If you want true reliability, you need redundant physical locations, power, networking. That’s extremely easy to achieve on cloud providers.
It doesn't make sense if you only have few servers, but if you are renting equivalent of multiple racks of servers from cloud and run them for most of the day, on-prem is staggeringly cheaper.
We have few racks and we do "move to cloud" calculation every few years and without fail they come up at least 3x the cost.
And before the "but you need to do more work" whining I hear from people that never did that - it's not much more than navigating forest of cloud APIs and dealing with random blackbox issues in cloud that you can't really debug, just go around it.
On cloud it's out of your control when an AZ goes down. When it's your server you can do things to increase reliability. Most colos have redundant power feeds and internet. On prem that's a bit harder, but you can buy a UPS.
If your head office is hit by a meteor your business is over. Don't need to prepare for that.
It is a different skillset. SRE is also an under-valued/paid (unless one is in FAANGO).
It’s also nontrivial once you go past some level of complexity and volume. I have made my career at building software and part of that requires understanding the limitations and specifics of the underlying hardware but at the end of the day I simply want to provision and run a container, I don’t want to think about the security and networking setup it’s not worth my time.

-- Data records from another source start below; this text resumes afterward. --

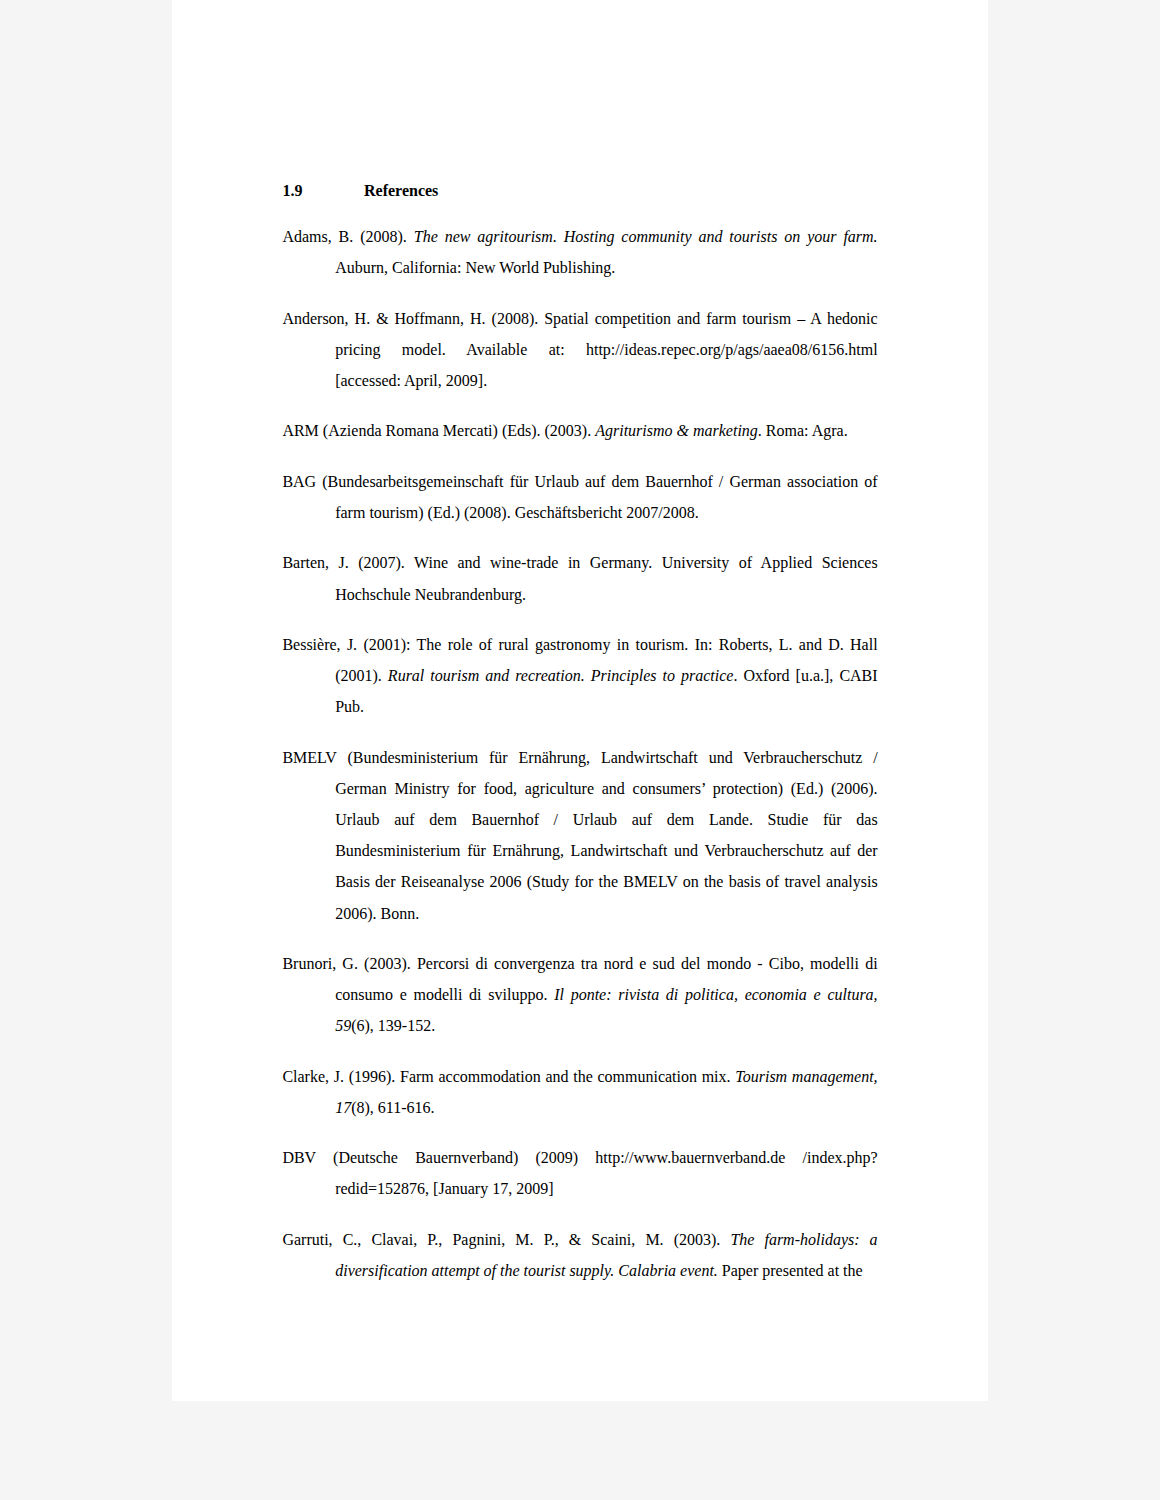1.9 References
Adams, B. (2008). The new agritourism. Hosting community and tourists on your farm. Auburn, California: New World Publishing.
Anderson, H. & Hoffmann, H. (2008). Spatial competition and farm tourism – A hedonic pricing model. Available at: http://ideas.repec.org/p/ags/aaea08/6156.html [accessed: April, 2009].
ARM (Azienda Romana Mercati) (Eds). (2003). Agriturismo & marketing. Roma: Agra.
BAG (Bundesarbeitsgemeinschaft für Urlaub auf dem Bauernhof / German association of farm tourism) (Ed.) (2008). Geschäftsbericht 2007/2008.
Barten, J. (2007). Wine and wine-trade in Germany. University of Applied Sciences Hochschule Neubrandenburg.
Bessière, J. (2001): The role of rural gastronomy in tourism. In: Roberts, L. and D. Hall (2001). Rural tourism and recreation. Principles to practice. Oxford [u.a.], CABI Pub.
BMELV (Bundesministerium für Ernährung, Landwirtschaft und Verbraucherschutz / German Ministry for food, agriculture and consumers’ protection) (Ed.) (2006). Urlaub auf dem Bauernhof / Urlaub auf dem Lande. Studie für das Bundesministerium für Ernährung, Landwirtschaft und Verbraucherschutz auf der Basis der Reiseanalyse 2006 (Study for the BMELV on the basis of travel analysis 2006). Bonn.
Brunori, G. (2003). Percorsi di convergenza tra nord e sud del mondo - Cibo, modelli di consumo e modelli di sviluppo. Il ponte: rivista di politica, economia e cultura, 59(6), 139-152.
Clarke, J. (1996). Farm accommodation and the communication mix. Tourism management, 17(8), 611-616.
DBV (Deutsche Bauernverband) (2009) http://www.bauernverband.de /index.php?redid=152876, [January 17, 2009]
Garruti, C., Clavai, P., Pagnini, M. P., & Scaini, M. (2003). The farm-holidays: a diversification attempt of the tourist supply. Calabria event. Paper presented at the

Because those services solve the problem for them. It is the same thing with GitHub.
However, as predicted half a decade ago with GitHub becoming unreliable [0] and as price increases begin to happen, you can see that self-hosting begins to make more sense and you have complete control of the infrastructure and it has never been more easier to self host and bring control over costs.

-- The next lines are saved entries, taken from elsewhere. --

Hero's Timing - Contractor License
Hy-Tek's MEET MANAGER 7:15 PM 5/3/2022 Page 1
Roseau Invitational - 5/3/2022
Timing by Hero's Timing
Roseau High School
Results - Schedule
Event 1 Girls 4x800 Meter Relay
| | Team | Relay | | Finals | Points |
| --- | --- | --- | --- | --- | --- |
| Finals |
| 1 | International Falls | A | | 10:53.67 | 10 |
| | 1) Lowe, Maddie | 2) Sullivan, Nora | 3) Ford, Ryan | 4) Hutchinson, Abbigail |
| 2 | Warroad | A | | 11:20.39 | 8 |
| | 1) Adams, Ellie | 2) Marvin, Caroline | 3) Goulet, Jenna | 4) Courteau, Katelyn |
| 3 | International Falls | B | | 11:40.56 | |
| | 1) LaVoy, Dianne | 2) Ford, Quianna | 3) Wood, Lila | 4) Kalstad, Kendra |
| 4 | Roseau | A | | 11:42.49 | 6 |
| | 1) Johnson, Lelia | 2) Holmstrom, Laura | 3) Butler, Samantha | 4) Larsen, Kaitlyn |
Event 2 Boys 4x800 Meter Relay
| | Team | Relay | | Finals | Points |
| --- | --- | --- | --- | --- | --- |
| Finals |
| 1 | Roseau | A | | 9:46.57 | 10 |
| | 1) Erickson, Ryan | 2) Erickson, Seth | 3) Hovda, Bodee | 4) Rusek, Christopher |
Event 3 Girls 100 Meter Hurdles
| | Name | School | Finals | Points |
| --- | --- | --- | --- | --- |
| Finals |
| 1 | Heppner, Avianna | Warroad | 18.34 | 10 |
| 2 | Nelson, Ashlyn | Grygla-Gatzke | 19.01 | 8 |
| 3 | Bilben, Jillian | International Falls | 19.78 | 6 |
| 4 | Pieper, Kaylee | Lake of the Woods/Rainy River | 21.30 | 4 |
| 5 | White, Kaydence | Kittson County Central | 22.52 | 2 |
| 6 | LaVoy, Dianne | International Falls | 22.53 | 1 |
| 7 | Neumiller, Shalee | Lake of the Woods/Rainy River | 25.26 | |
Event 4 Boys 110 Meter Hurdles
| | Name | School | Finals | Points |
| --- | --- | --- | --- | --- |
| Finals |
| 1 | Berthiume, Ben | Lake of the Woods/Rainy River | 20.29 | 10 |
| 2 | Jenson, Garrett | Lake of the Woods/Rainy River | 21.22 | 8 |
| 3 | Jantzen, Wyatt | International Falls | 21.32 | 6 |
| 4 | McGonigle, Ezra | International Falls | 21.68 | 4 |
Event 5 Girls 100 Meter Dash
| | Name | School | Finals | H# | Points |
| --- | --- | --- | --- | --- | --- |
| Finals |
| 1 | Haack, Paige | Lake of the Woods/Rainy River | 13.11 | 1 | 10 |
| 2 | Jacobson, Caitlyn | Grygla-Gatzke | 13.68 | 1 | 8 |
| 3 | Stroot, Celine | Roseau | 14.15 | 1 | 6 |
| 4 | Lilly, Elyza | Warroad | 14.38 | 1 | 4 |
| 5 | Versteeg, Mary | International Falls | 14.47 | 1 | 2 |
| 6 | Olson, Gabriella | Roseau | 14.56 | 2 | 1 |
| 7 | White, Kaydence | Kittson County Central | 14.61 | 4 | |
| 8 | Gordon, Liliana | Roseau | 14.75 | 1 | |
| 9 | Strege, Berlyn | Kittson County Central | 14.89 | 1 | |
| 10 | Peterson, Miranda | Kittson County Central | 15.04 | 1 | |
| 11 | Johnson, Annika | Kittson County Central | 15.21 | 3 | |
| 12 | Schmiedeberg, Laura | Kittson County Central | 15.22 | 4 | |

> its also fun to solve technical issues you may have.
What you have just seen with coding agents is going to have the same effect on "developers" that will have a decline in skills the moment they become over-reliant on coding agents and won't be able to write a single line of code at all to fix a problem they don't fully understand.
I agree that solving technical issues is very fun, and hosting services is usually easy, but having resilient infrastructure is costly and I simply don't like to be woken up at night to fix stuff while the company is bleeding money and customers.